The success of Hamilton was that he achieved economic outcomes in harmony with the principles of American democracy. Freeing states of debt back then became the precursor of today’s decentralized American political economy, where states are free to pursue a variety of fiscal and economic models without intervention from the central government. By assuming economic functions and direct sources of revenue on the other hand, the US government also developed a relationship of direct accountability and legitimacy with citizens. In both ways, the main principle of American democracy – concurrent democratic representation at local and federal level – was strengthened.
Of course, one should not idealize all aspects of US democracy in Hamilton’s time, when the main economic divide was not over market regulation and welfare, as in Europe today, but slavery. An unfortunate implication of the Hamiltonian compromise was that slavery was sheltered from central government interference for decades more. And the principles of American democracy – multi-level popular sovereignty channeled through mutually counter-balanced institutions – obviously were formulated with a very limited constituency (white men) in mind.
Whatever its flaws, the EU is superior to these deeply problematic features of America’s past. Yet invoking today Hamilton as a positive economic analogy at least requires acknowledging the philosophical conceptions of democracy that he tried to satisfy with his plan. On this score, the Hamiltonian analogy highlights how in the EU democracy at both the national and European level remains constrained even after the recovery deal. As differentiated levels of national debt persist, and as the EU’s draconian rules on spending and deficits are expected to be reinstated after the pandemic, national democracies will remain straightjacketed. Governments will still be limited in responding to societal demands. In addition, imbalances between surplus and deficit countries persist, exacerbating bitter divisions between ‘frugal’ and ‘borrower’ states in economic negotiations.

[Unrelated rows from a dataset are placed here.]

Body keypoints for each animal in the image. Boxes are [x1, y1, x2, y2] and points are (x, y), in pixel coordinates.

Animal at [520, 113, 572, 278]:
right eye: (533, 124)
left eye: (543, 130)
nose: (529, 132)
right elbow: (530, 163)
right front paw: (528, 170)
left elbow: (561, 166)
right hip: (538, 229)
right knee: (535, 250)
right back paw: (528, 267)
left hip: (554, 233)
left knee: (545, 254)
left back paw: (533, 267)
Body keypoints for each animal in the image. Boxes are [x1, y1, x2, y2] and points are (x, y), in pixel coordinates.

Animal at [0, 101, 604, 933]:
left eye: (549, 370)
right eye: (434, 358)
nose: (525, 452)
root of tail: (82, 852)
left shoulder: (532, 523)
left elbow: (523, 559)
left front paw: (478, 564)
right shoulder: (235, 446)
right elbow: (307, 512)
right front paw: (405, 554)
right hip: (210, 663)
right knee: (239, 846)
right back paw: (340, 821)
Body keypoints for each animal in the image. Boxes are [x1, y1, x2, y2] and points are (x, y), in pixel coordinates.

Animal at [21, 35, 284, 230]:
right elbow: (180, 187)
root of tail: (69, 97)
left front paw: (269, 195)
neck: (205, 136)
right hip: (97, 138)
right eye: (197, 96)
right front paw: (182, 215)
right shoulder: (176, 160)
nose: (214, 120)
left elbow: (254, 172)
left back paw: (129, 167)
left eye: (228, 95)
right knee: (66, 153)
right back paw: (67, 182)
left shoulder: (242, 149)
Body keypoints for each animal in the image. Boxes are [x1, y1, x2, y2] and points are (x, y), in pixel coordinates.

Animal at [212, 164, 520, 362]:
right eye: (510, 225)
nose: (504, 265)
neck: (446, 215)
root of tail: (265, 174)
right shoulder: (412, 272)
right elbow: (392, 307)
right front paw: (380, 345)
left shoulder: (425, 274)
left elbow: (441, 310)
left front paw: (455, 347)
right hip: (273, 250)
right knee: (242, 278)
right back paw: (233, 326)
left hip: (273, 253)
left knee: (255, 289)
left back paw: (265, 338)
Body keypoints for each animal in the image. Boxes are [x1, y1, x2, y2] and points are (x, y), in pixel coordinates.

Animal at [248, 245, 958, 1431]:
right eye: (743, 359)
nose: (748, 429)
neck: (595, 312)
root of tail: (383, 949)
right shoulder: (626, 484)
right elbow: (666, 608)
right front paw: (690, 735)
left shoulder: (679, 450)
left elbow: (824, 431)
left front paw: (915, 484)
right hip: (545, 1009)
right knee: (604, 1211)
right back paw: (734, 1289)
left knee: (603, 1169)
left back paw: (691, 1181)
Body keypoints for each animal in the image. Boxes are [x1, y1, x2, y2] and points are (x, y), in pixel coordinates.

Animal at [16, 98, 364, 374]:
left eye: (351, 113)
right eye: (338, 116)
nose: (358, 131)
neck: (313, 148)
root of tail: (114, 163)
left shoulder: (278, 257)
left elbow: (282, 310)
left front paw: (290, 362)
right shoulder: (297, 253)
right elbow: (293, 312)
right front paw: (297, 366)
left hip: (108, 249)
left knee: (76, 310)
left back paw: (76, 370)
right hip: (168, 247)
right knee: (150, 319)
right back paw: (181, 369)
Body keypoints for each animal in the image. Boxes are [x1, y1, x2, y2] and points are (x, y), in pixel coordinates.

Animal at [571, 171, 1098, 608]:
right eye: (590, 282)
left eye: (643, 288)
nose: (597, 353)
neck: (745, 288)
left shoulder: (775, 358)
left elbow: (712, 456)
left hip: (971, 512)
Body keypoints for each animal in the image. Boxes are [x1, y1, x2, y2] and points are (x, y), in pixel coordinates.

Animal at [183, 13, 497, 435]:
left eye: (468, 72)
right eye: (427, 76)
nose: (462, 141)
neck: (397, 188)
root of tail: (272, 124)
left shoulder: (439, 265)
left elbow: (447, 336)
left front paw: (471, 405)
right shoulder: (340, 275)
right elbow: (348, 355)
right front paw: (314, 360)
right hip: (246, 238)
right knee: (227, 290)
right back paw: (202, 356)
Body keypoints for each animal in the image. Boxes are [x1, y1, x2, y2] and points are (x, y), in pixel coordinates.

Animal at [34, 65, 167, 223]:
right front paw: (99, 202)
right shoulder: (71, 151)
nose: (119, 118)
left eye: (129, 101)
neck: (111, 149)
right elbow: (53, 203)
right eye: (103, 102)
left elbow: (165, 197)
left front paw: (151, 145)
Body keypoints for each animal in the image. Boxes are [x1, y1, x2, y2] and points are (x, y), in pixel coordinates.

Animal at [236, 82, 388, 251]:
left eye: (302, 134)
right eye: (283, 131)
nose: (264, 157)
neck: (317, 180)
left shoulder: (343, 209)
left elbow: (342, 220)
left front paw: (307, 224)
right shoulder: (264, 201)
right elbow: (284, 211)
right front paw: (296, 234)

At the same time, it is unclear whether this new step will generate the much-desired politicization of the EU as a ‘European government’ attracting citizens’ allegiance. For all the new powers of the Commission, if citizens do not feel that it is a legitimate body that they can hold accountable, their sense of estrangement will only grow. At the same time, as spending priorities and the Commission’s revenue will remain controlled by member-states, the EU risks once again ending up with the worst of both worlds: giving the impression that it has usurped wide-ranging powers from the national level and the scrutiny of voters, while in practice being unable to function in the interest of the whole Union by remaining hostage to conflicting national agendas.
All of this contrasts sharply with how the Hamiltonian compromise had reconciled economic effectiveness with the prevailing democratic principles of the time. Instead, the EU budget and recovery fund deal keeps the main power asymmetries in the EU – dominance of national interests over the common European interest, and of surplus-states over deficit-states – intact. Contrary to prevailing optimism, and however much it is necessary to tackle the crisis at hand, the EU has done little to address the economic imbalances and democratic discontent that have been plaguing European integration for decades.
Angelos Chryssogelos is an Assistant Professor in Politics and International Relations at the School of Social Sciences, London Metropolitan University.